A nearly 100 million-year-old, exceptionally well-preserved sauropod skull discovered in Australia may show that dinosaurs trudged across Antarctica from South America to Australia, researchers have revealed.
The near-complete sauropod skull belongs to a species called Diamantinasaurus matildae. Sauropods are known for their extremely long necks, with one dinosaur's neck stretching farther than a school bus. D. matildae was also a titanosaur, the only group of sauropod dinosaurs to live right until the end of the Cretaceous (145 million to 66 million years ago) before the non-avian dinosaurs went extinct.

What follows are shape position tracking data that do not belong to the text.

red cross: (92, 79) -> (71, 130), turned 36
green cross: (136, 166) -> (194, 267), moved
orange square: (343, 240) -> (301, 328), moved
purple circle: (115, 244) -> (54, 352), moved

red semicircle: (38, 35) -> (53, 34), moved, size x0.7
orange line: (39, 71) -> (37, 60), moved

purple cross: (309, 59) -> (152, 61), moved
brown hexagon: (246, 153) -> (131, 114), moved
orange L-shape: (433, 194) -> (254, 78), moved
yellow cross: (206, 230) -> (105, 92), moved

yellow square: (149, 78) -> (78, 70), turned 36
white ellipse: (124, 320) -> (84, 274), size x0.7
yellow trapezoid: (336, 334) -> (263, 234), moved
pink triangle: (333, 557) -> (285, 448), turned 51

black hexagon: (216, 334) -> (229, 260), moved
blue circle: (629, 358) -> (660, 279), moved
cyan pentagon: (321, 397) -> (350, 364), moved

Paleontologists excavated the specimen in 2018 from a sheep ranch northwest of Winton, in Queensland, Australia, and nicknamed it "Ann." D. matildae was as long as a tennis court (78 feet or 23.77 meters) and weighed around 27.5 tons (25 metric tons), three times more than Tyrannosaurus rex. The fossils look strikingly similar to bones unearthed in Argentina, which prompted researchers to think that sauropods journeyed between South America and Australia, via Antarctica.
(Image: Pangea- all continents together as one land mass)

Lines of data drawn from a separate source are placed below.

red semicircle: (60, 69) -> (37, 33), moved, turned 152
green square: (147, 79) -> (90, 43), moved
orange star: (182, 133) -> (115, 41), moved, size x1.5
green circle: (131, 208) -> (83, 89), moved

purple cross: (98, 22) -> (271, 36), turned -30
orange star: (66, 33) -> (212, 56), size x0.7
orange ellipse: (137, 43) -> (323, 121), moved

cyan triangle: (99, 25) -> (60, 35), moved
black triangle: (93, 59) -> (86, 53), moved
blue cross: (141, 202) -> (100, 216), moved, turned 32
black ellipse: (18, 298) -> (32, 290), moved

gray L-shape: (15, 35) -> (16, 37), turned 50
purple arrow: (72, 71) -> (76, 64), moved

"In analyzing the remains, we found similarities between the Ann skull and the skull of a titanosaur called Sarmientosaurus musacchioi, which lived in South America at about the same time as Diamantinasaurus lived in Queensland," Stephen Poropat, a paleontologist at Curtin University in Perth, Australia, and lead author of a new study into the fossils, said in a statement(opens in new tab). "We suggest that sauropods were traveling between Australia and South America, via Antarctica, during the mid Cretaceous."

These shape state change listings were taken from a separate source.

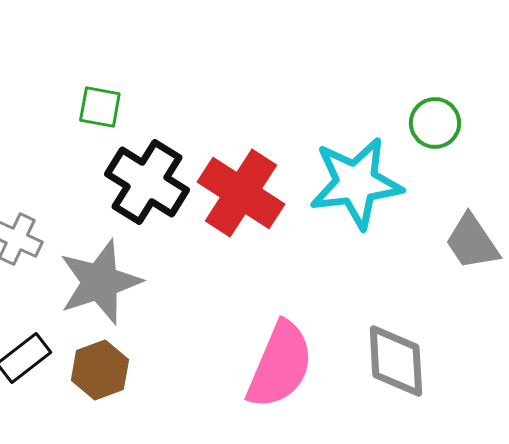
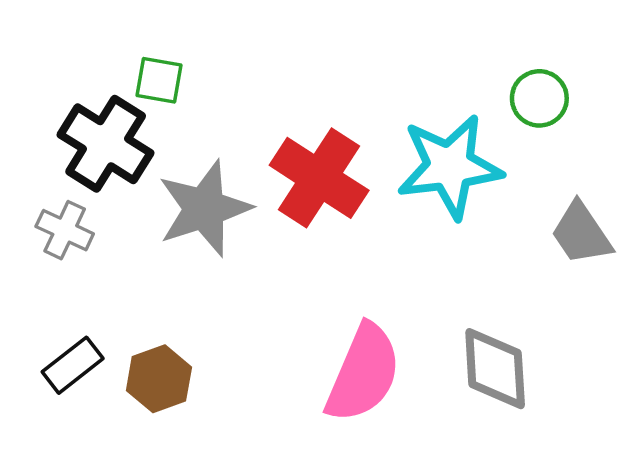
black cross: (147, 182) -> (106, 144), moved
gray star: (100, 282) -> (204, 209), moved

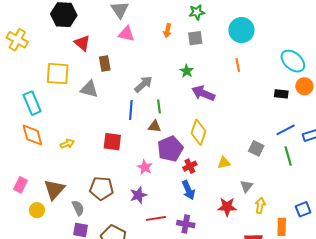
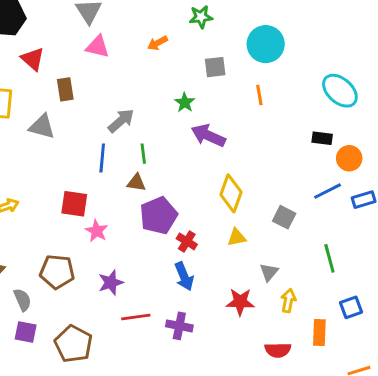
orange arrow: (167, 31) -> (158, 43), turned 48
gray square: (195, 38) -> (215, 67), moved
orange circle: (304, 86) -> (349, 158), moved
yellow diamond: (199, 132) -> (231, 193), moved
green line: (288, 156) -> (329, 258), moved
red cross: (190, 166) -> (187, 241), turned -32
pink star: (145, 167) -> (97, 231), moved

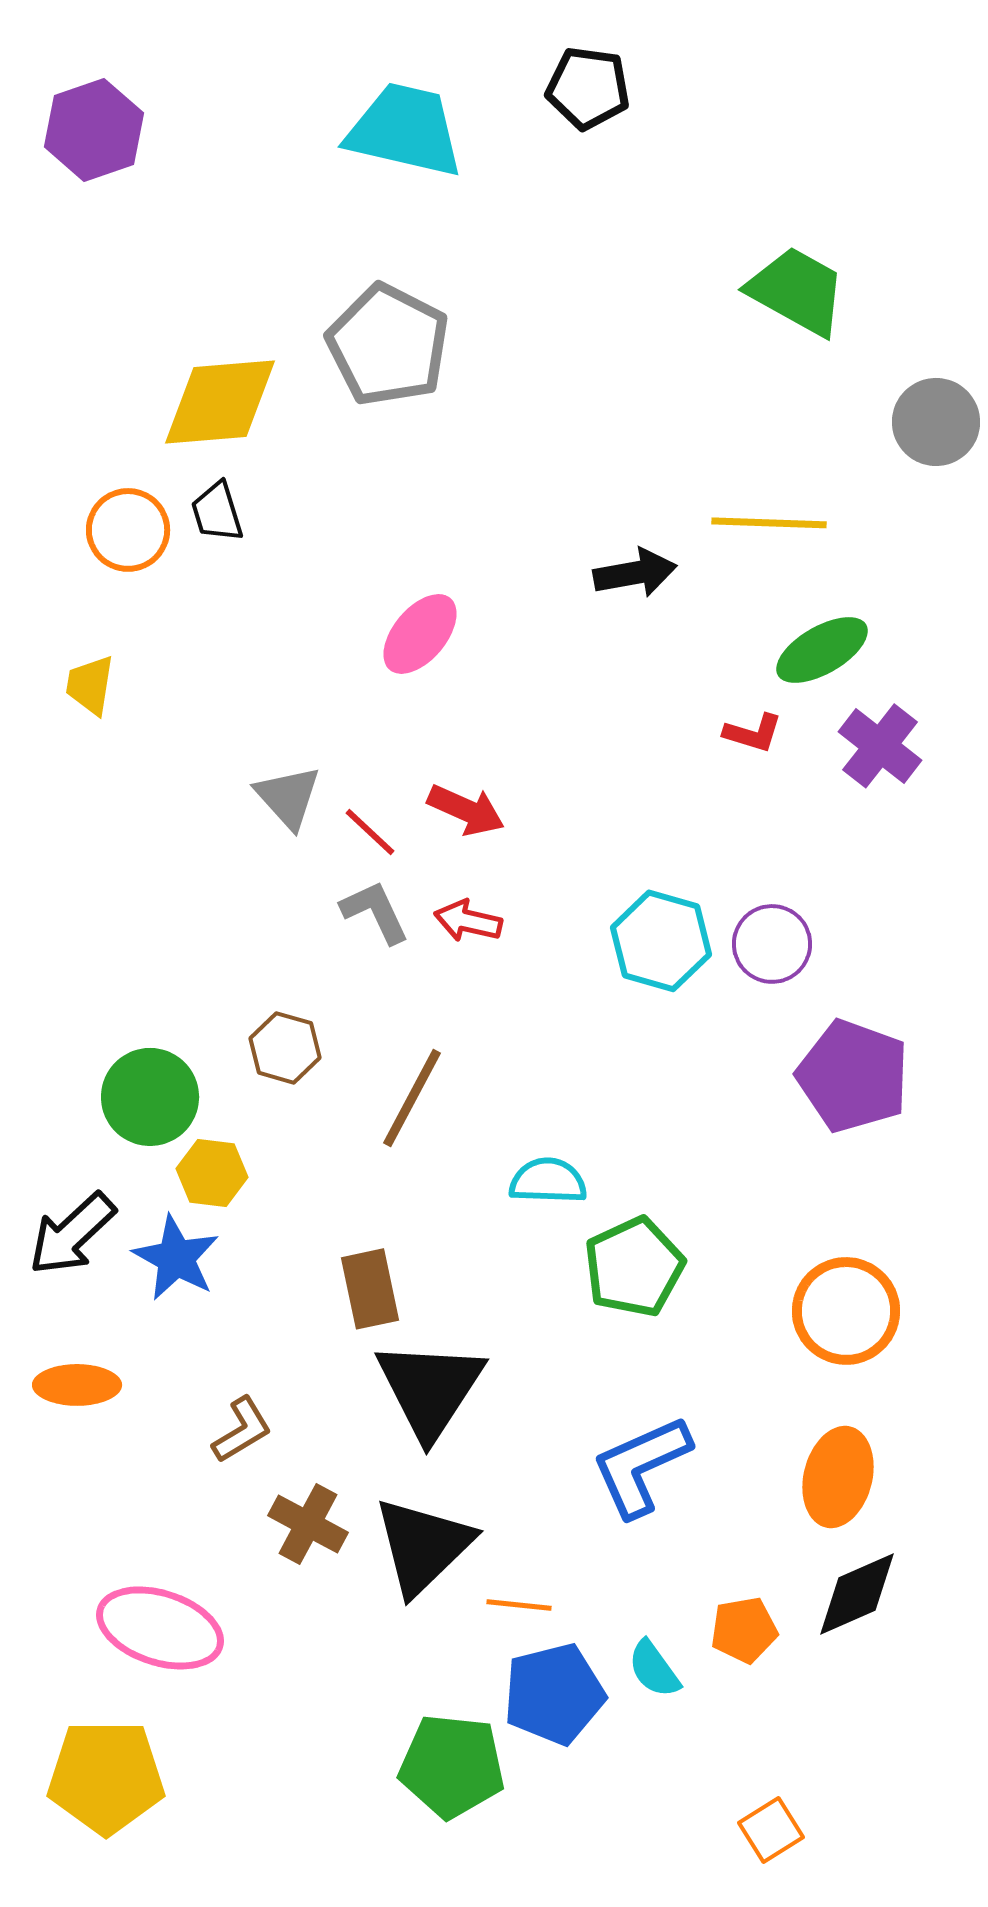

In the hothouse world of the Cretaceous, Antarctica was blanketed with lush forests and vegetation. Scientists already knew that sauropods roamed the now-frigid landmass, after the first long-necked-dinosaur fossil in Antarctica was discovered in 2011. Some scientists had already theorized that these behemoths used Antarctica to bridge continents. At the time, Australia, New Zealand, Antarctica and South America were joined and formed the last remnant of the supercontinent Gondwana, according to the Australian Museum.
Now, in a study published Wednesday (April 12) in the journal Royal Society Open Science, researchers compared the best-preserved sauropod skull found to date in Australia with others from across the world.